David banyodan çıktı. Kate sadece orada durdu.
Rüyada gibi hissediyordu.
Elini çimdikledi,"ah, acıdı." Bu rüyada olmadığı anlamına geliyordu. "O gerçekten benim yabancı kocam."
"O gerçekten benim kocam."
Bütün bunlara inanmak birdenbire onun için çok fazlaydı.
2 gün önce, onu görmeden bir yabancıyla evlenmek ve onun evine taşınmak zorunda kaldı.
Ertesi gün bir adamın kollarında uyandı ve o adam ona kocasının olduğunu söyledi.
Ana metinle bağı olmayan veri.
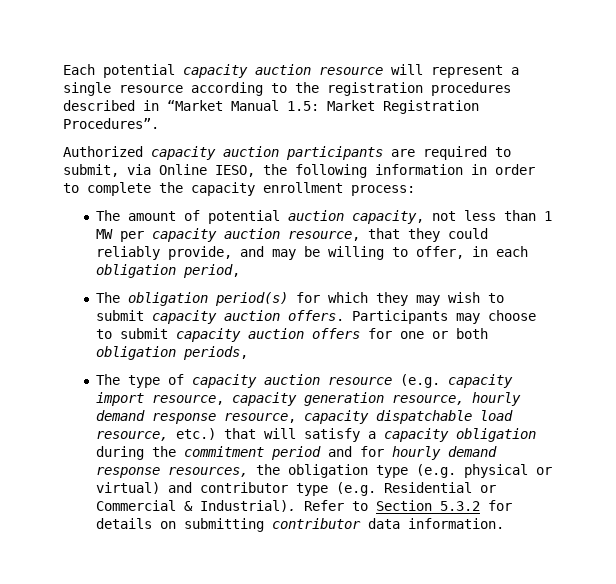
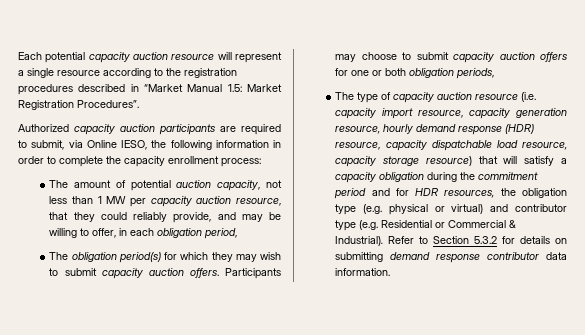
[399,374,440,388] (e.g. -> [521,92,537,102] (i.e.
(216, 418) none -> [505,124,535,134] (HDR)
[175,428,216,440] etc.) -> [335,156,472,167] capacity storage resource)
[391,446,497,460] [95,467,160,478] hourly demand response -> [415,188,440,196] HDR
(264, 525) none -> [390,252,481,263] demand response

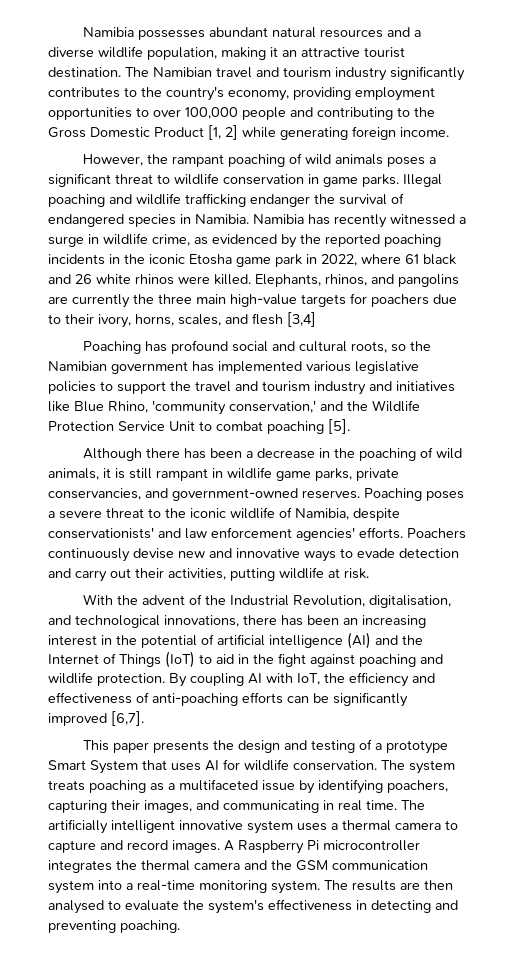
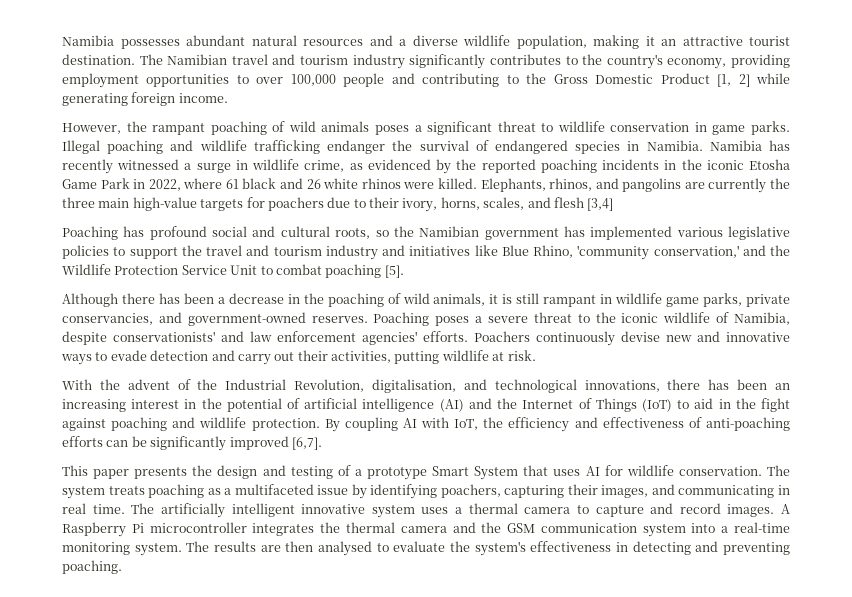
[236,254,302,267] game park -> [62,178,130,189] Game Park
Bunu düşününce başının döndüğünü hissetti.
Ama onun gibi yakışıklı ve zengin bir adamın neden onunla evlendiğini anlayamıyordu.
"Ahhh," hayal kırıklığıyla bağırdı. Kate saçlarını çekti. Aniden banyo telefonu çaldı ve Kate irkildi.
Etrafına baktı ve sağ tarafta telefonun tutulduğunu gördü. "Şimdi banyo telefonunu kim arıyor?" diye düşündü.
Telefona yaklaştıktan sonra aramayı cevapladı.
"Hanımefendi, efendi kahvaltı masasında sizi bekliyor." Bir hizmetçi arıyordu. Efendileri yaklaşık 20 dakikadır onu bekliyordu.
"Tamam, anladım. Bir dakika içinde orada olacağım."
"Tamam, hanımefendi." hizmetçi aramayı sonlandırdı.
Hızla hazırlandı.
Uzun kollu uzun bir elbise giydi.
Kate her zaman uzun elbise giyer. Açık giysilerden hiç hoşlanmadı.
Ama kıyafetlerin çoğunun tam olarak beğendiği gibi olduğunu fark etti.
Ama bir şeyi anlamıyor: Kıyafetler konusundaki seçimlerini nasıl bilebilir?
Çok fazla kafa karışıklığıyla iç geçirdi. Hayatında olup biten hiçbir şeyi anlamadı.
Banyo kapısını açıp dışarı çıkar çıkmaz sert bir göğse çarptı.